Llevaron a Frank y a Edie a un centro de menores, eso me contó Helen, y cuando nacieron los gemelos, Cassiel y Damiel, también los llevaron a ellos.

—Solo hasta que pude organizarme —explicó—. Hasta que pude recobrarme.

Tardó casi tres años.

—Cuando os recuperé —dijo—, no os conocíais. Tú, Edie y Frank. A Frank no le gustaba tu presencia. Pensaba que no era tu sitio. No pude decírselo.

—¿Decirle qué?

Batalló, ganó y recuperó a sus hijos. A todos menos a uno.

—No pude decirle lo de Damiel —respondió—. Tu hermano gemelo murió en un incendio cuando tenía dos años.

Se produjo un clamor en mi cabeza, un ruido constante, cegador, blanco. Me miré las manos, sobre la cama. No las veía con claridad.

—Cuando me lo contaron, pensé que nunca regresarías —explicó—. Pensé que me moriría del disgusto. No quise que Frank y Edie pasaran por lo mismo. Ni siquiera lo habían conocido.

No me sentía capaz de ver, respirar o tragar.

—Tú estabas allí —dijo—. Te rescataron. Pero a él nunca lo encontraron.

No pude decirlo. No hablé.

—Pensaron que se había carbonizado en el incendio —dijo frotando mi mano, como para calentarse—. Damiel y también otro de los críos del centro de acogida, un adolescente.

—Una chica —dije yo.

—Sí, te lo conté, ¿verdad? Era una chica.

No, no me lo contaste —quise responder—. Lo sabía.

—¿Lo sentiste alguna vez? —me preguntó.

—¿Qué? —dije, pero entendía a qué se estaba refiriendo.

El hambre que no se saciaba con comida. El ansia que no se aliviaba con amor, drogas o sueño. El hueco imposible de llenar entre el resto del mundo y yo.

—¿Qué? —volví a decir. Luego añadí—: Sí. Todo el tiempo.

Y al hablar, me hundí en la cama y apoyé mi cabeza en Helen. Fue cuanto se me ocurrió para no acurrucarme en su regazo y hacer que me acunara hasta dormirme, a pesar de mi metro ochenta de altura.

Fue cuanto se me ocurrió para no volverme loco por el dolor, por el hecho de que todo llegara demasiado tarde. Porque aquella era mi madre. No la había robado, no la había tomado prestada, era mía.

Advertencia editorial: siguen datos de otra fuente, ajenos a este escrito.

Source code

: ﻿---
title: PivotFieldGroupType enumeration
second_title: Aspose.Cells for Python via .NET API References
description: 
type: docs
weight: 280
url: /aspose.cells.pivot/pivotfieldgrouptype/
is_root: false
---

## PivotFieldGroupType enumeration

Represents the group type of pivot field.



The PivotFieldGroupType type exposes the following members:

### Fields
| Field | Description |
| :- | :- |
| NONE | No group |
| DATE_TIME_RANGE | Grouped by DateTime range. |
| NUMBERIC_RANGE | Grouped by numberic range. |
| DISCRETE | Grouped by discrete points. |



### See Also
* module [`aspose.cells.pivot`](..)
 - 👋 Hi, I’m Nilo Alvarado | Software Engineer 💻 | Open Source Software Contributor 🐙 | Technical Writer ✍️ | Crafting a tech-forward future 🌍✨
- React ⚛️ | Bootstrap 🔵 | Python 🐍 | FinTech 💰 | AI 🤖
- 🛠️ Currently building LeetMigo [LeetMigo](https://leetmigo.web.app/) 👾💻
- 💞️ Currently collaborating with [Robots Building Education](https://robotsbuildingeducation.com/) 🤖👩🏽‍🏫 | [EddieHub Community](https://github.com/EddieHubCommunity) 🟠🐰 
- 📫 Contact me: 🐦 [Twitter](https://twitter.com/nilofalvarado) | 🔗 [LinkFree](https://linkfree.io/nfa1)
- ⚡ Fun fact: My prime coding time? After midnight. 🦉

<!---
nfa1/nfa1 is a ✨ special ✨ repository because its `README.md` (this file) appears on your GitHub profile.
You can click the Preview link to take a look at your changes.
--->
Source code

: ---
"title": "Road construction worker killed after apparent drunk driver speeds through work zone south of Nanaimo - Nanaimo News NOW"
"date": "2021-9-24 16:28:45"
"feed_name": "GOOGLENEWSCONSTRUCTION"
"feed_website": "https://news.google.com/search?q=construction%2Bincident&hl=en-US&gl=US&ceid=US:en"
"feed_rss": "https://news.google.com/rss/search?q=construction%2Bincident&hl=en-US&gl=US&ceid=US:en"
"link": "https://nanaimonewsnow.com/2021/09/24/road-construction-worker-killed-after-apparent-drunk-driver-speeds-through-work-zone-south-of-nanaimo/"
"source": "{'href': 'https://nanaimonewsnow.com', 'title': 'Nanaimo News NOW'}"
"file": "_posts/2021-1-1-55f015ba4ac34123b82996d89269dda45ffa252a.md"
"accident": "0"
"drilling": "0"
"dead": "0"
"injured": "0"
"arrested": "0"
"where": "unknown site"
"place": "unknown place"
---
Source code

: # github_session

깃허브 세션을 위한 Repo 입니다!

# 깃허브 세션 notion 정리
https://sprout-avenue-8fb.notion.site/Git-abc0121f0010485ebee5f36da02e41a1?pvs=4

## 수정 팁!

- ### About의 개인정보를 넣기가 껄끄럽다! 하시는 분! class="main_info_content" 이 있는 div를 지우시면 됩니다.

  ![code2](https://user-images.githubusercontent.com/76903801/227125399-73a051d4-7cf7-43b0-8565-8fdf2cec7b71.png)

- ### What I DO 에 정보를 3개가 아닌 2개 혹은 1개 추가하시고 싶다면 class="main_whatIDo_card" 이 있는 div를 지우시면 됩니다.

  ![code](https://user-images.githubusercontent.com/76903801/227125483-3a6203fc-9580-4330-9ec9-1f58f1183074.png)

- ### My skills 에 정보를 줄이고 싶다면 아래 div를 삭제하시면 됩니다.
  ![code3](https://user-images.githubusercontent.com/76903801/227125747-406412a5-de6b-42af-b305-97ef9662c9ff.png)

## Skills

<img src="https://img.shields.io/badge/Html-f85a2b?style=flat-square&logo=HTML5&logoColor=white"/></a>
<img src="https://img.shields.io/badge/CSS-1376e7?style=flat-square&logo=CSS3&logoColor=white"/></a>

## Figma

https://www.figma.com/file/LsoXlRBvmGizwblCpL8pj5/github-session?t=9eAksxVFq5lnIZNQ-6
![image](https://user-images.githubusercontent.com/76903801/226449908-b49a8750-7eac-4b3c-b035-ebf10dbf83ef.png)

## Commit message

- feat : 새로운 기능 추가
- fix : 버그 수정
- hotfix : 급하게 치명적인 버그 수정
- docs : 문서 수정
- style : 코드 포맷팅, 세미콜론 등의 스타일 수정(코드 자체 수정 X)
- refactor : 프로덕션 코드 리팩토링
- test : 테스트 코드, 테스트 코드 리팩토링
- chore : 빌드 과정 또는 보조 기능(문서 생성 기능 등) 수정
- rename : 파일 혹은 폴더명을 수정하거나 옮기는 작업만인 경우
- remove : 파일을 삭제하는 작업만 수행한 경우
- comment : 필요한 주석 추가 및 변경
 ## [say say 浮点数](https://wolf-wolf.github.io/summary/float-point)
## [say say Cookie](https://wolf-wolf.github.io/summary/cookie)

Yo no era Chap. Había dejado de ser nadie.

Me llamaba Damiel.

Pero ¿cómo podría contárselo?

El gemelo que nunca supe que tenía, el gemelo que acababa de encontrar, el chico cuya cara vi en un cartel de desaparecidos, cuya cara reconocí como la mía propia, estaba muerto. Su cadáver, enterrado en el prado comunal; su asesino, vivo, en la habitación de al lado. Y yo me estaba haciendo pasar por él.

Helen respiraba suave y regularmente a mi lado, sobre la cama. Me tenía cogido de la mano.

¿Qué haría si yo se lo contara? ¿Hasta qué punto se quebraría si conociera la verdad acerca de sus hijos varones? Que uno estaba muerto, otro era un asesino y el tercero era un ladrón, un farsante y un embustero.

Traté de pensar con claridad. Traté de decidir qué hacer a continuación.

Al día siguiente se celebraba Hay on Fire, y Frank iba a pagar por lo que había hecho. Quería asegurarme de eso.

Y para que Frank pagase, yo tendría que decir la verdad.

Helen tendría que enterarse.

Había perdido a un hijo, pero no a Damiel.

El incendio no me mató.

El hermano gemelo de Cassiel estaba ahí sentado, justo al lado de ella. El hermano gemelo de Cassiel era yo.